After a few days we move on to Anse-à-la-Mouche in southwest Mahé where, for $90 a night, we glamp in a cozy air-conditioned cabana at Peace in Paradise. The jungle surrounds us and mangoes, guavas, papayas, pineapples, bananas, avocados, oranges, coconut trees and numerous spices and flowers bloom in abundance.
The owner, Erade Pool, is a Seychelles citizen in her 50s who designed her quaint property as a counterpart to the dominant large resorts. She planted the tropical garden herself, with respect for the living environment. “The Seychelles is a beautiful country, but unfortunately, many forests, indigenous plants and corals have been destroyed," she explains. "On my property, I wouldn’t cut a tree, if I knew there was a bird who lives in it. I would put my cabana somewhere else.”
By day five, we have grown accustomed to life in paradise. We board a ferry that takes us to Praslin, 44 km northeast of Mahé. The tiny island is known as the home of the famous coco de mer palm trees, whose buttock-shaped nuts spurred more than a few racy legends.
We are lured by guidebook claims that Praslin, with its coquettish artsy villages and deep blue lagoons, delivers the most quintessential sea views associated with the Seychelles. With no time to waste, we drop our bags at the guesthouse and find the bus that goes to Anse Lazio, routinely ranked one of the 10 most beautiful beaches in the world. Swimming in its scintillating, crystal-clear waters is an ecstatic and unforgettable experience.
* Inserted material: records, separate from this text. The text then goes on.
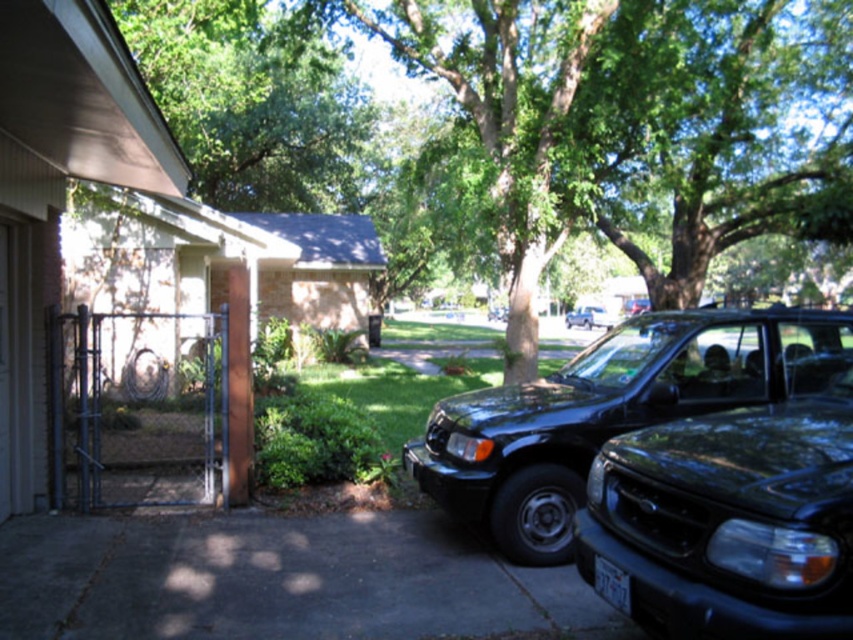
You are a delivery person trying to park your van between the two vehicles in the driveway. The glossy black suv at center and the shiny black suv at center are parked side by side. Which vehicle should you move to create space for your van?

The glossy black suv at center is smaller than the shiny black suv at center. Moving the smaller glossy black suv at center would create more space for your van.

You are a delivery person trying to read the license plate of the shiny black suv at center. The white plastic license plate at center is partially obscured by a bush. Can you determine if the license plate is large enough to read from where you are standing?

The white plastic license plate at center is smaller than the shiny black suv at center, but since license plates are typically designed to be readable from a reasonable distance, it might still be possible to read the license plate if you move closer or use a device with zoom capability.

You are a delivery person standing at the entrance of the driveway. You need to read the license plate number on the white plastic license plate at center to confirm the delivery address. Can you read the license plate number clearly from where you are?

The white plastic license plate at center is 10.69 feet away from the camera, so yes, you can read the license plate number clearly from that distance.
The next day, we opt for a snorkelling outing around tiny Saint-Pierre Island, where we spot a few colourful striped surgeonfish and large trevallies. Although we marvel at the warm and transparent waters, it’s sad to witness this white coral cemetery, destroyed during the heatwave-sparked 2016 coral-bleaching event, which also killed huge swaths of the Great Barrier Reef. But here and there, we do spot signs of recovery.
Back on Praslin, we walk in the Vallée de Mai, a nature reserve and UNESCO World Heritage Site and spot a black parrot, observe giant turtles mating and photograph a billboard urging against coco de mer poaching. We stock up on curry spices and bottles of Takamaka Rum, hang out on the beautiful Côte d’Or beach and spend our last rupees on a dinner of octopus curry in Grand Anse, a town on the southern coast of Praslin
We say goodbye to the islands, basking in the memory of our time in pure paradise.
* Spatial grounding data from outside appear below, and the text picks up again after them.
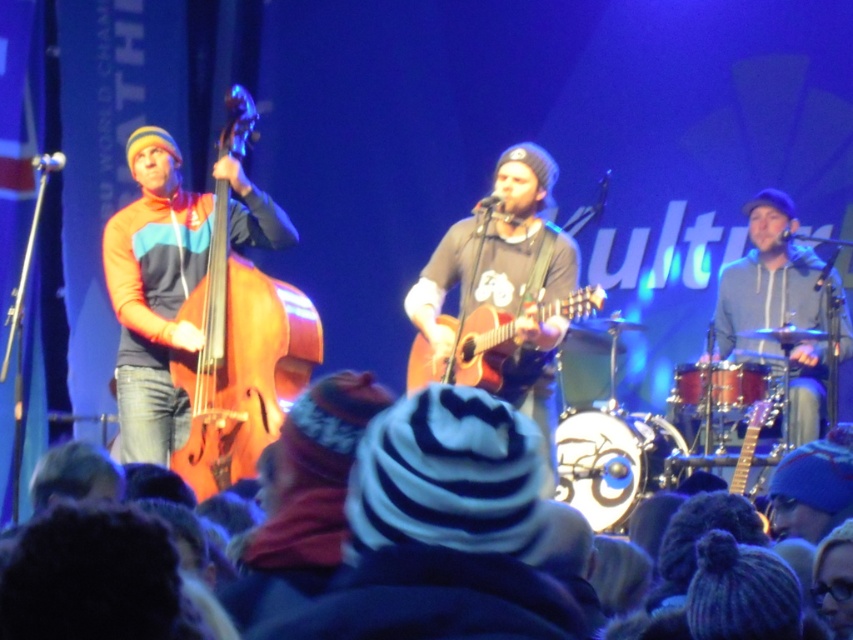
Question: Estimate the real-world distances between objects in this image. Which object is closer to the wooden polished cello at left?

Choices:
 (A) acoustic wood guitar at center
 (B) matte brown acoustic guitar at center

Answer: (A)

Question: Does matte brown acoustic guitar at center appear over acoustic wood guitar at center?

Choices:
 (A) yes
 (B) no

Answer: (A)

Question: Which point is closer to the camera taking this photo?

Choices:
 (A) (546, 390)
 (B) (509, 330)
 (C) (258, 273)

Answer: (B)

Question: Is wooden polished cello at left smaller than acoustic wood guitar at center?

Choices:
 (A) yes
 (B) no

Answer: (B)

Question: Which of the following is the farthest from the observer?

Choices:
 (A) (447, 230)
 (B) (432, 365)
 (C) (196, 305)

Answer: (A)

Question: Can you confirm if matte brown acoustic guitar at center is positioned to the left of acoustic wood guitar at center?

Choices:
 (A) yes
 (B) no

Answer: (A)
You’ll have to take at least two planes to travel the roughly 13,000 kilometers that separate the Seychelles from Toronto. We took Ethiopian Airlines and flew via Addis Ababa. The last time we checked, this company was offering the best value for the 18-hour flight.
Vaccination and health concerns
The archipelago has been protected from tropical diseases such as malaria, typhoid fever, cholera or yellow fever. Avoid drinking water from the tap and don’t forget the mosquito repellent. With all year round temperatures between 25 C and 30 C, make sure to stay well hydrated.
Do not forget
Snorkelling gear, sunscreen, binoculars for bird watching and a good pair of (ideally waterproof) sandals.
We spent an average of $100 a day each on this backpacking tour of the Seychelles. We managed to do so by taking public buses instead of renting a car, packing a lunch and preparing dinners of fresh fish at our guesthouses. Some bus drivers don’t allow commuters with luggage, so you might want to plan a taxi from and to the airport.
Do you speak Seychelles?
Créole, French and English are the three official languages of the islands.